Binary search via tail recursion

/** Returns an index i such that a[i] == k.
    Requires: k is in a[l..r], elements in a are in ascending sorted
    order, l <= r.
    Performance: O(lg(n)) where n = r-l+1
    */
int search(int[] a, int l, int r, int k) {
    if (l==r) return l;
    int m = (l + r)/2;
    if (k <= a[m])
	return search(a, l, m, k);
    else
	return search(a, m+1, r, k);
}

Note that we use the notation i..j to denote the set {x | i ≤ x ≤ j} = {i,i+1,...,j-1,j}. We use the notation a[i..j] to indicate the subsequence of the array a starting from a[i] and continuing up to and including a[j].

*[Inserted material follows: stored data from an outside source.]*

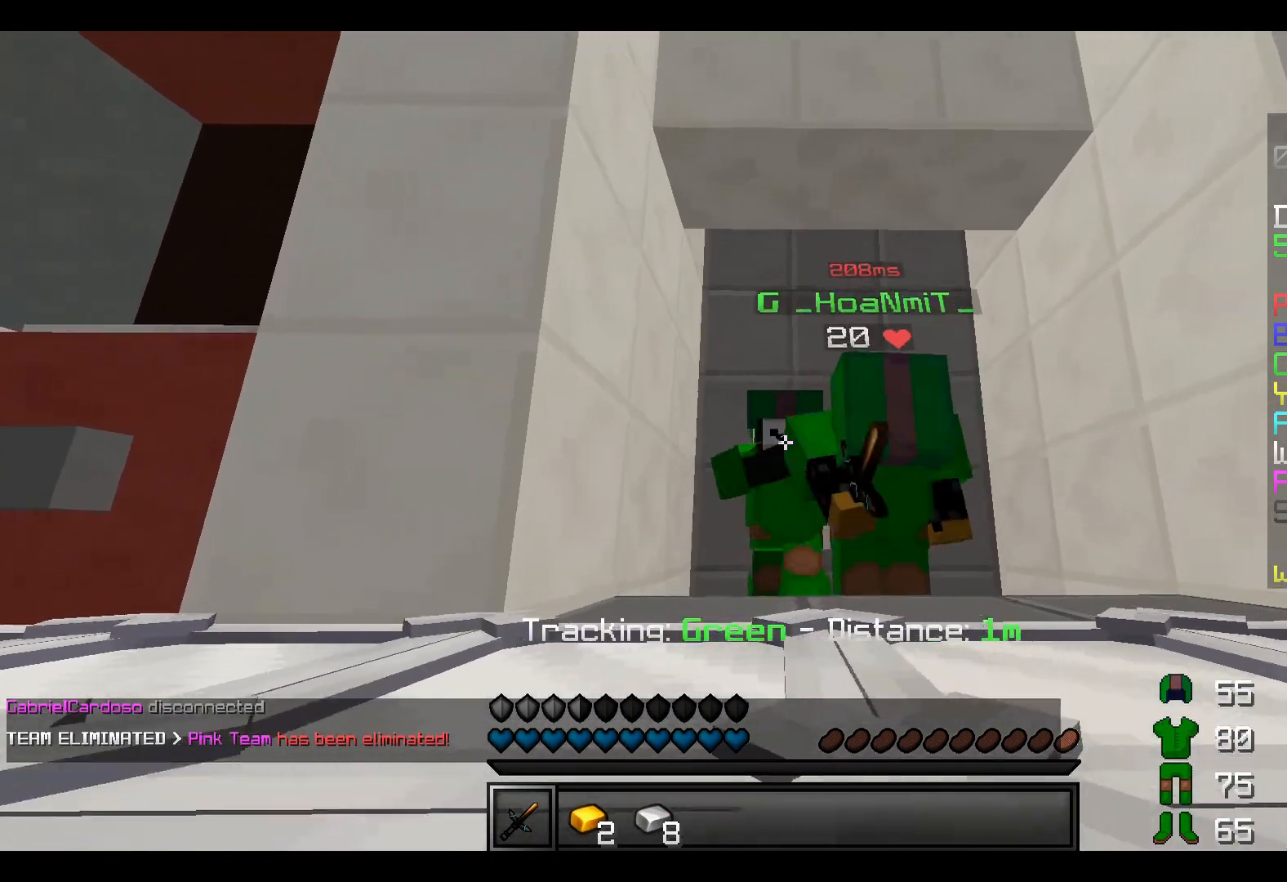
{"keys": ["a"], "events": [[17, "a", "up"], [133, "d", "down"], [283, "d", "up"], [317, "a", "down"]]}
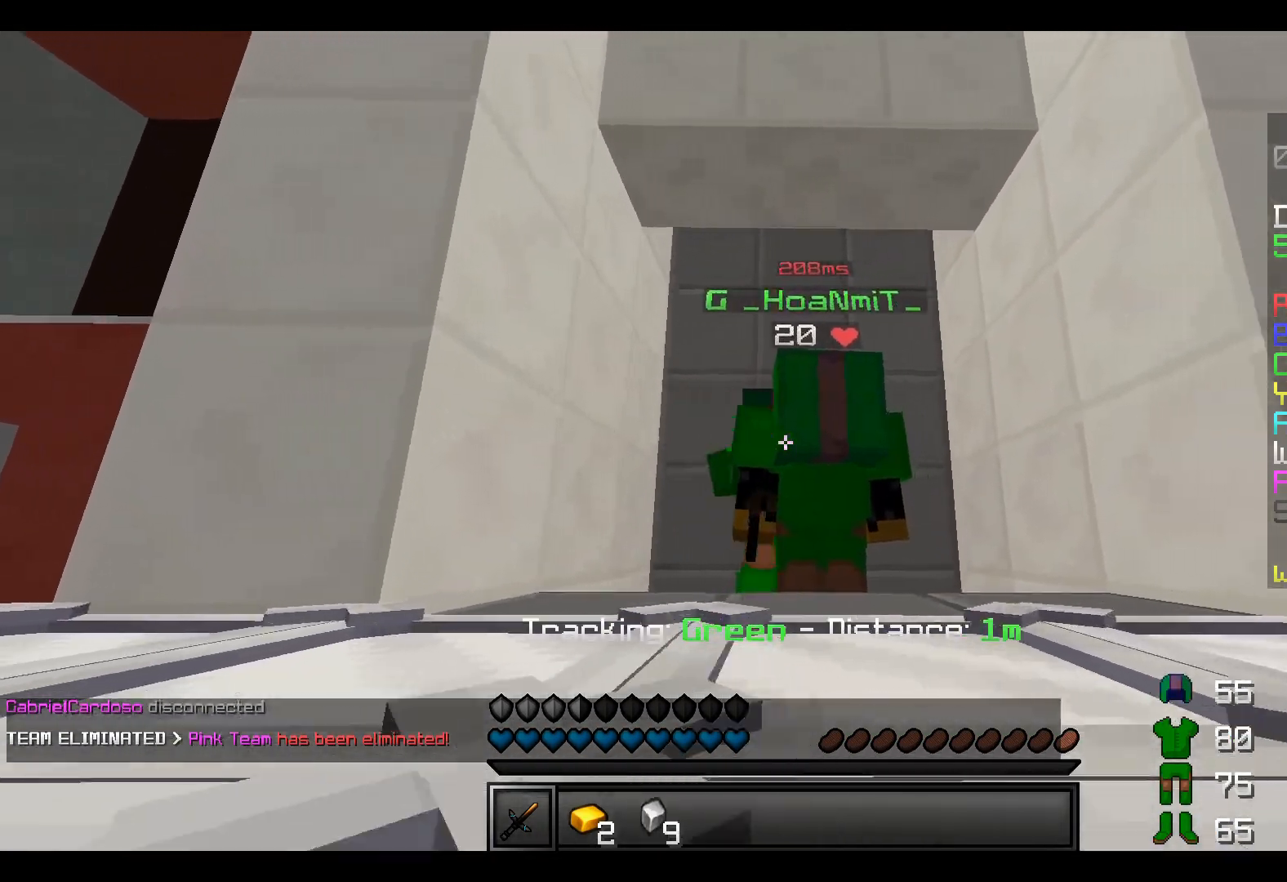
{"keys": ["w"], "events": [[367, "a", "up"], [467, "w", "down"]]}
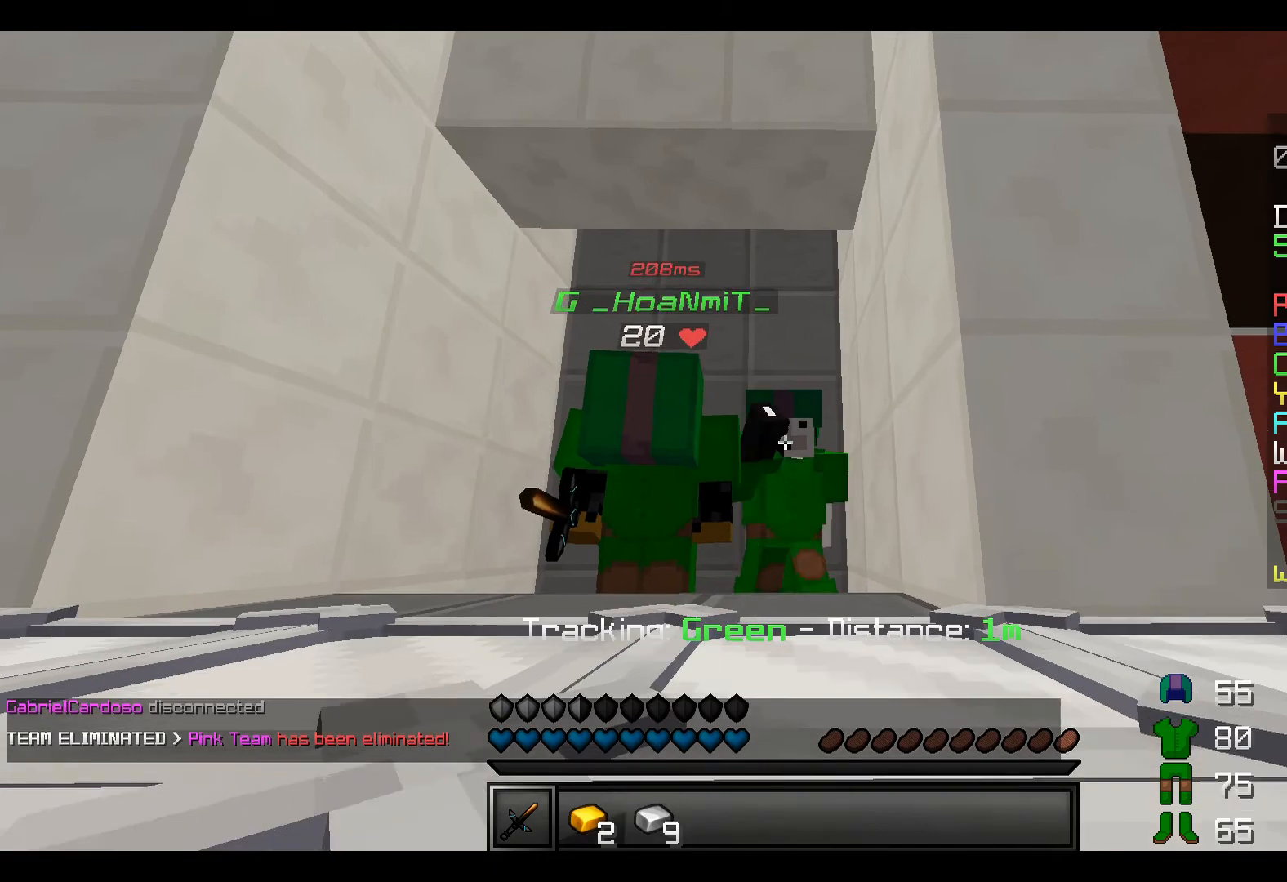
{"keys": [], "events": [[17, "d", "down"], [167, "d", "up"], [233, "w", "up"]]}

This algorithm is deceptively tricky to get right. It's pretty easy to get close, but how do we know we got the computation of m right? Why is it k <= a[m] and not k < a[m]? Why m and m+1 in the two recursive calls to search? If we change any of these decisions, the algorithm may fail to find the correct element and may even fail to terminate.

Binary search via iteration

Since the recursive algorithm is tail-recursive, we can convert it into code that uses a loop. It will run a bit faster in Java because in Java, loops are faster than recursion.

int search(int[] a, int l, int r, int k) {
    while (l < r) {
	int m = (l+r)/2;
	if (k <= a[m]) r = m;
	else l = m+1;
    }
    return l;
}

The precondition of the recursive implementation becomes a loop invariant with three clauses:

1. k ∈ a[l..r]
2. a is sorted in ascending order
3. l≤r

In general, we can think of a loop invariant as the precondition of a tail-recursive implementation of the loop.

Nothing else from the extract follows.